Why won't the Crawford committee share vital agreements involving the liquidity backstopping and financial information with the banks? What are the foreign banks so fearful of disclosing?

The Canadian banks' legal exposure to lawsuits should this restructuring hit the skids, which is where it is headed, is likely far less than they're being asked to ante up, certainly for TD Bank, whose hands are clean on this. They didn't manufacture or sell third-party paper. Why should their TD shareholders be put to the risk of a restructuring that may or may not work?

Those close to negotiations say Crawford's committee is sending mixed messages. On one hand they're touting viable commercial paper, on the other, they're offering legal releases. Which is it? Are you flogging protection from bad paper and lawsuits or selling commercially sound paper?

What works in the Canadian banks favor at the moment is that when this blows up, the bulk of lawsuits will be negligent misrepresentation claims. Those are tough to prove. You must have a misstatement or omission of a material fact that the buyer then relies on to make their investment decision. That will make it hard to bring class actions, because each party's facts will be different.

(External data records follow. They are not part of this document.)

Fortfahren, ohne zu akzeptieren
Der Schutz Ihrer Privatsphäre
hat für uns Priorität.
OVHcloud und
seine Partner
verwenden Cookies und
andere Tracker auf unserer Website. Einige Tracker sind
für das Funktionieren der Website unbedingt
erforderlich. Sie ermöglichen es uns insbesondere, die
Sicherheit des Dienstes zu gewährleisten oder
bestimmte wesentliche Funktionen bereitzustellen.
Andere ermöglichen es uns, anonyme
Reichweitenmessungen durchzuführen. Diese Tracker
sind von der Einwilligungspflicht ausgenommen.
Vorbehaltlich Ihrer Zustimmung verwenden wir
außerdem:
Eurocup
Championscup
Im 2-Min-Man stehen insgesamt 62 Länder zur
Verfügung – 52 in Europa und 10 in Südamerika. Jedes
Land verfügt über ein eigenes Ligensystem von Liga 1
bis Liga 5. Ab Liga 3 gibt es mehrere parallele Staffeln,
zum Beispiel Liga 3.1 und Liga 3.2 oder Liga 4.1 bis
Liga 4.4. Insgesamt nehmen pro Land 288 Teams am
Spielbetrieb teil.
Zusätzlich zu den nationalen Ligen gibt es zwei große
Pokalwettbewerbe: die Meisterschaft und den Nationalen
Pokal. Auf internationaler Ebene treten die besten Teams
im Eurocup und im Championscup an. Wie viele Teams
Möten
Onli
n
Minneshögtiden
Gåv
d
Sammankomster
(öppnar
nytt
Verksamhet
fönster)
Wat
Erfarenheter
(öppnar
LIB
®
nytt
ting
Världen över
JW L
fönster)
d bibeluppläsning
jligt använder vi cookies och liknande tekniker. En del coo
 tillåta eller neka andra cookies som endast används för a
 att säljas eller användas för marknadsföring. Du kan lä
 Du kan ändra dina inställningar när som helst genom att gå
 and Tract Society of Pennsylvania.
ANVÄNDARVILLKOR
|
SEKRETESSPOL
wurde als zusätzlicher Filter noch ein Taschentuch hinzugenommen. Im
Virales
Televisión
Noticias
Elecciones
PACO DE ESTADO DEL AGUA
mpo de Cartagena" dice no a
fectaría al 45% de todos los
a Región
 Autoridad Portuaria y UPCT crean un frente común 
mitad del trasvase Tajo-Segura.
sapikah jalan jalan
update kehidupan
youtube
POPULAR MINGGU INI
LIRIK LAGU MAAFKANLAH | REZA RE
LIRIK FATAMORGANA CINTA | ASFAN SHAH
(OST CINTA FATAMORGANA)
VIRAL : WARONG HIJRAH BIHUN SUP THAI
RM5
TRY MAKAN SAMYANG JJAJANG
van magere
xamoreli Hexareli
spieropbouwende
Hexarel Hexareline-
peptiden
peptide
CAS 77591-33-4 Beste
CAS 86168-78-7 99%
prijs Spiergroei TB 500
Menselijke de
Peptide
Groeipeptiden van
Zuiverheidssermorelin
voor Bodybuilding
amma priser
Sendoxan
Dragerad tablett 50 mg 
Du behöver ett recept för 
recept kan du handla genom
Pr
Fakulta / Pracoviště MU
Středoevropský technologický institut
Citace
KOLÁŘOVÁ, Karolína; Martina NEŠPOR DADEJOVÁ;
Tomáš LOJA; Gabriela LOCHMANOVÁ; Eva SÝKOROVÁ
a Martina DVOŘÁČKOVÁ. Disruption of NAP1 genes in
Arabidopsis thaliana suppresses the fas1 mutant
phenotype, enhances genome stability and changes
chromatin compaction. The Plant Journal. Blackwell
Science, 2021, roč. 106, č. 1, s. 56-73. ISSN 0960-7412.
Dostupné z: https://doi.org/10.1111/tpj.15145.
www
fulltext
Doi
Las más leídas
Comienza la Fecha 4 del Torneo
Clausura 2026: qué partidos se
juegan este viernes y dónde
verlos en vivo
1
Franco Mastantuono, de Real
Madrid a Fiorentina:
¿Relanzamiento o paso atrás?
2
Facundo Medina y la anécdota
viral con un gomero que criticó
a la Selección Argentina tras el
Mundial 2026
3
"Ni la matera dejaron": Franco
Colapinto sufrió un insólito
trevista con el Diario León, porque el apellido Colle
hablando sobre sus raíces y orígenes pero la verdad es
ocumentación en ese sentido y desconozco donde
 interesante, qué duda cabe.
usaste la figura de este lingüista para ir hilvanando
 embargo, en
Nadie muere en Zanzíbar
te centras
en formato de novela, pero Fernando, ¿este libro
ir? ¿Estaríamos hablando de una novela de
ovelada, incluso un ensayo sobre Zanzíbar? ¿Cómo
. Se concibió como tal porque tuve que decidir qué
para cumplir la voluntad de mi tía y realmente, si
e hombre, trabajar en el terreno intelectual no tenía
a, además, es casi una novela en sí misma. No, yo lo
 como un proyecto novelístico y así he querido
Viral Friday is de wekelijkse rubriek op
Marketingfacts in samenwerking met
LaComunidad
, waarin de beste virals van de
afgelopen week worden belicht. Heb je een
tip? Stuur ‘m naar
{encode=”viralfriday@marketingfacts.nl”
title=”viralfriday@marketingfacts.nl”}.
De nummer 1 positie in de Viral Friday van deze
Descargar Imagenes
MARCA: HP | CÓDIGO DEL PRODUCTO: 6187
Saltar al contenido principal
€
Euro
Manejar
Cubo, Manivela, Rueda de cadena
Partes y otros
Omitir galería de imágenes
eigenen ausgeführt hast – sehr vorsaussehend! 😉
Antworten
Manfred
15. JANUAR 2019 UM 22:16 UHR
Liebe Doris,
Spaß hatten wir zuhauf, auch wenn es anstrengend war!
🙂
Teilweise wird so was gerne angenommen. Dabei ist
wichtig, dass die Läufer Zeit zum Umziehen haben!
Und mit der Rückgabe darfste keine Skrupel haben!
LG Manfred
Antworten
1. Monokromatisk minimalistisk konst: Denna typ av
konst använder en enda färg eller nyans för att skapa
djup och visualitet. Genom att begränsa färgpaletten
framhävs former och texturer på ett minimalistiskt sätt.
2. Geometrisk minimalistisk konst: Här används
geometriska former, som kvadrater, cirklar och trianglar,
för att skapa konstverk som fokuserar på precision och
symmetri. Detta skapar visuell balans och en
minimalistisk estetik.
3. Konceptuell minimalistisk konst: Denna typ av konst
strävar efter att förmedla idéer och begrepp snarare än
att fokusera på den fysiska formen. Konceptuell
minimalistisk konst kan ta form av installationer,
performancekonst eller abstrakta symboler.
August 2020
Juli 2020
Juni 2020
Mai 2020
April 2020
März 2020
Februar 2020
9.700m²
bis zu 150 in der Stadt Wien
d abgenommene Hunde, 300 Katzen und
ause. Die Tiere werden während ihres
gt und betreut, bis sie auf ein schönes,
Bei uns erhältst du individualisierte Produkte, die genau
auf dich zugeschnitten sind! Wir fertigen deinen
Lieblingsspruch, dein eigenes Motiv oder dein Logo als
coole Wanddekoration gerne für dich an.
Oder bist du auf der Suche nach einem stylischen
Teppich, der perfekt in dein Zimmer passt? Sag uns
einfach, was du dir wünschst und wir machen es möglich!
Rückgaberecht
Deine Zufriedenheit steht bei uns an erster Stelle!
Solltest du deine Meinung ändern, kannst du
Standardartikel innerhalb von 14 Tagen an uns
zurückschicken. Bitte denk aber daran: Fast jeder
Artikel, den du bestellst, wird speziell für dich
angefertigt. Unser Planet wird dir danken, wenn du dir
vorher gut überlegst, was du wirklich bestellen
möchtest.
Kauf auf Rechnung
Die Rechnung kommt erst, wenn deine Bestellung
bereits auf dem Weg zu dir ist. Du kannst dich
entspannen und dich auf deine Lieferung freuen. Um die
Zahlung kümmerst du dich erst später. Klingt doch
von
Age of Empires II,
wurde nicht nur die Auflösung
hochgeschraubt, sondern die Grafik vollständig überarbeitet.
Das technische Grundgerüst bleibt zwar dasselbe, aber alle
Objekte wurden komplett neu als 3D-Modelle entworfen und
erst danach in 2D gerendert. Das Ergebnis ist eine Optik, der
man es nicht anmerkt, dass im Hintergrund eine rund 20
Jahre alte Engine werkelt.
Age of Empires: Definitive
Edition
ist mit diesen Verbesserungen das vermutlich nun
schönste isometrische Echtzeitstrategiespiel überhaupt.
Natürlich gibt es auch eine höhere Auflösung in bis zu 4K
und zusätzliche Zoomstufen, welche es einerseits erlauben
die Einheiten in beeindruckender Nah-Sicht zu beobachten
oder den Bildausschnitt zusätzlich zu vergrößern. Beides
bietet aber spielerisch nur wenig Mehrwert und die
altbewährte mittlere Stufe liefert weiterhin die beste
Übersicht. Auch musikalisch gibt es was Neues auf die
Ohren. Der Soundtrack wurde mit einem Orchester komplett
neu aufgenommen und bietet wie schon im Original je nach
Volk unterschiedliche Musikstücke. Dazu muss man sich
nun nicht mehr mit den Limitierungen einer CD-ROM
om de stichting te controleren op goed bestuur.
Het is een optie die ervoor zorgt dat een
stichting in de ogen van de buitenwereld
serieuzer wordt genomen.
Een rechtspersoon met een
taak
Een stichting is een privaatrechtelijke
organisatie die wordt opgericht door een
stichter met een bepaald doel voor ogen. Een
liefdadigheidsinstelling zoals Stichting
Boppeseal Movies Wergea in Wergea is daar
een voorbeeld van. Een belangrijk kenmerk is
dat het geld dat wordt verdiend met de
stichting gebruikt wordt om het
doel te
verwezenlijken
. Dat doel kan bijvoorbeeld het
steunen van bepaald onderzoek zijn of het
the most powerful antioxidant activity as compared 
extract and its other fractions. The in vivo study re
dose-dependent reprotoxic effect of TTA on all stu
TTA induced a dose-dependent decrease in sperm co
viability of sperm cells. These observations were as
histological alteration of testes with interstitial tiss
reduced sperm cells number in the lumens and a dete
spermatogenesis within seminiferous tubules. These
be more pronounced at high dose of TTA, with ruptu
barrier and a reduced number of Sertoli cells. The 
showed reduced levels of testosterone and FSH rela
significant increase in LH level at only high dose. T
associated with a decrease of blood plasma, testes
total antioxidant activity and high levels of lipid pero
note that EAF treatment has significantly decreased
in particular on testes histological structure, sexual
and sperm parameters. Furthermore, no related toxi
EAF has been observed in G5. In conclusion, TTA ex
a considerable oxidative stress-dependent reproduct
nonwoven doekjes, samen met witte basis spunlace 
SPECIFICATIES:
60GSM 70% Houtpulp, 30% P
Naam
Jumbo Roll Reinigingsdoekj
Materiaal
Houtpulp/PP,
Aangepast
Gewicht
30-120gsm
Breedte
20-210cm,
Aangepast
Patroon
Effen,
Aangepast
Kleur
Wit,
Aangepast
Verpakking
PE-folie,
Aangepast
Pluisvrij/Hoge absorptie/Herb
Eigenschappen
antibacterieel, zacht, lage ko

One bank lawyer who has listened to some of the taped calls between brokers and buyers of third-party ABCP says that there's no advice given on the sales calls, largely because the advisors selling the product don't have enough information to differentiate one conduit from another. It's usually a simple request by a sophisticated buyer to acquire term paper with a certain rating. That's it.

The Canadian banks seem to agree that there's a role for them to play, but not under the current scenario. That begs the question, has the Crawford workout group got another plan or the credibility at this stage to pull off a restructuring? Or is it time to send in the litigation team, blow this mess up and kick it to the courts to sort out?